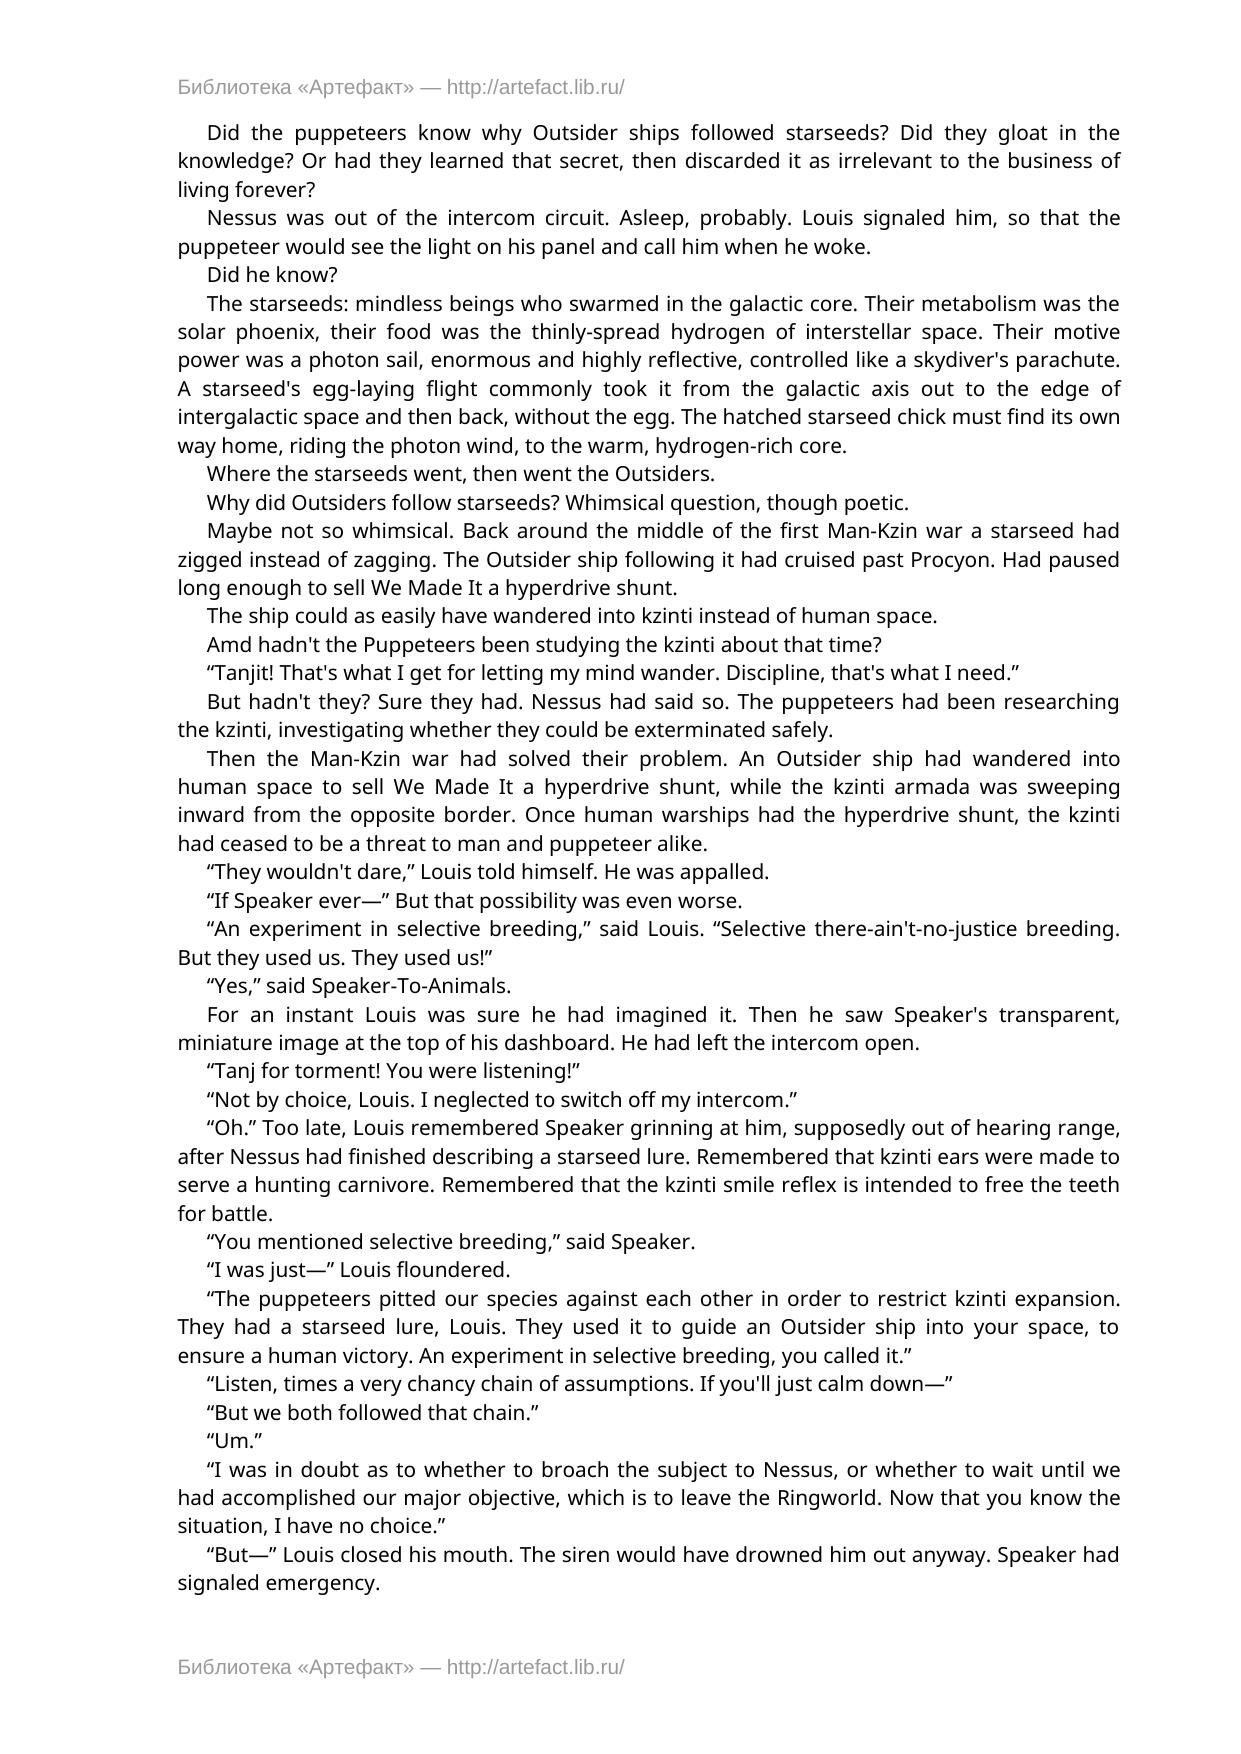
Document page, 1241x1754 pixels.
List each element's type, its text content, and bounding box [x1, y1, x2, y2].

text “An experiment in selective breeding,” said Louis. “Selective there-ain't-no-justice breeding. But they used us. They used us!” [177, 914, 1122, 971]
text “Oh.” Too late, Louis remembered Speaker grinning at him, supposedly out of hearing range, after Nessus had finished describing a starseed lure. Remembered that kzinti ears were made to serve a hunting carnivore. Remembered that the kzinti smile reflex is intended to free the teeth for battle. [177, 1113, 1122, 1227]
text “But we both followed that chain.” [177, 1398, 1122, 1426]
text “If Speaker ever—” But that possibility was even worse. [177, 886, 1122, 914]
text “Um.” [177, 1426, 1122, 1455]
text Then the Man-Kzin war had solved their problem. An Outsider ship had wandered into human space to sell We Made It a hyperdrive shunt, while the kzinti armada was sweeping inward from the opposite border. Once human warships had the hyperdrive shunt, the kzinti had ceased to be a threat to man and puppeteer alike. [177, 744, 1122, 857]
text “Listen, times a very chancy chain of assumptions. If you'll just calm down—” [177, 1369, 1122, 1398]
text Where the starseeds went, then went the Outsiders. [177, 459, 1122, 488]
text “I was in doubt as to whether to broach the subject to Nessus, or whether to wait until we had accomplished our major objective, which is to leave the Ringworld. Now that you know the situation, I have no choice.” [177, 1455, 1122, 1540]
text The starseeds: mindless beings who swarmed in the galactic core. Their metabolism was the solar phoenix, their food was the thinly-spread hydrogen of interstellar space. Their motive power was a photon sail, enormous and highly reflective, controlled like a skydiver's parachute. A starseed's egg-laying flight commonly took it from the galactic axis out to the edge of intergalactic space and then back, without the egg. The hatched starseed chick must find its own way home, riding the photon wind, to the warm, hydrogen-rich core. [177, 289, 1122, 459]
text “I was just—” Louis floundered. [177, 1256, 1122, 1284]
text “You mentioned selective breeding,” said Speaker. [177, 1227, 1122, 1256]
text The ship could as easily have wandered into kzinti instead of human space. [177, 602, 1122, 630]
text Did he know? [177, 260, 1122, 289]
text Amd hadn't the Puppeteers been studying the kzinti about that time? [177, 630, 1122, 658]
text Did the puppeteers know why Outsider ships followed starseeds? Did they gloat in the knowledge? Or had they learned that secret, then discarded it as irrelevant to the business of living forever? [177, 118, 1122, 203]
text “But—” Louis closed his mouth. The siren would have drowned him out anyway. Speaker had signaled emergency. [177, 1540, 1122, 1597]
text “Tanj for torment! You were listening!” [177, 1057, 1122, 1085]
text For an instant Louis was sure he had imagined it. Then he saw Speaker's transparent, miniature image at the top of his dashboard. He had left the intercom open. [177, 1000, 1122, 1057]
text “Yes,” said Speaker-To-Animals. [177, 971, 1122, 1000]
text “They wouldn't dare,” Louis told himself. He was appalled. [177, 857, 1122, 886]
text “The puppeteers pitted our species against each other in order to restrict kzinti expansion. They had a starseed lure, Louis. They used it to guide an Outsider ship into your space, to ensure a human victory. An experiment in selective breeding, you called it.” [177, 1284, 1122, 1369]
text Nessus was out of the intercom circuit. Asleep, probably. Louis signaled him, so that the puppeteer would see the light on his panel and call him when he woke. [177, 203, 1122, 260]
text Maybe not so whimsical. Back around the middle of the first Man-Kzin war a starseed had zigged instead of zagging. The Outsider ship following it had cruised past Procyon. Had paused long enough to sell We Made It a hyperdrive shunt. [177, 516, 1122, 602]
text But hadn't they? Sure they had. Nessus had said so. The puppeteers had been researching the kzinti, investigating whether they could be exterminated safely. [177, 687, 1122, 744]
text “Tanjit! That's what I get for letting my mind wander. Discipline, that's what I need.” [177, 658, 1122, 687]
text Why did Outsiders follow starseeds? Whimsical question, though poetic. [177, 488, 1122, 516]
text “Not by choice, Louis. I neglected to switch off my intercom.” [177, 1085, 1122, 1113]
_____
Across the entries above, find the lines with the string "experiment" and copy them.

→ Result
text “An experiment in selective breeding,” said Louis. “Selective there-ain't-no-justice breeding. But they used us. They used us!” [177, 914, 1122, 971]
text “The puppeteers pitted our species against each other in order to restrict kzinti expansion. They had a starseed lure, Louis. They used it to guide an Outsider ship into your space, to ensure a human victory. An experiment in selective breeding, you called it.” [177, 1284, 1122, 1369]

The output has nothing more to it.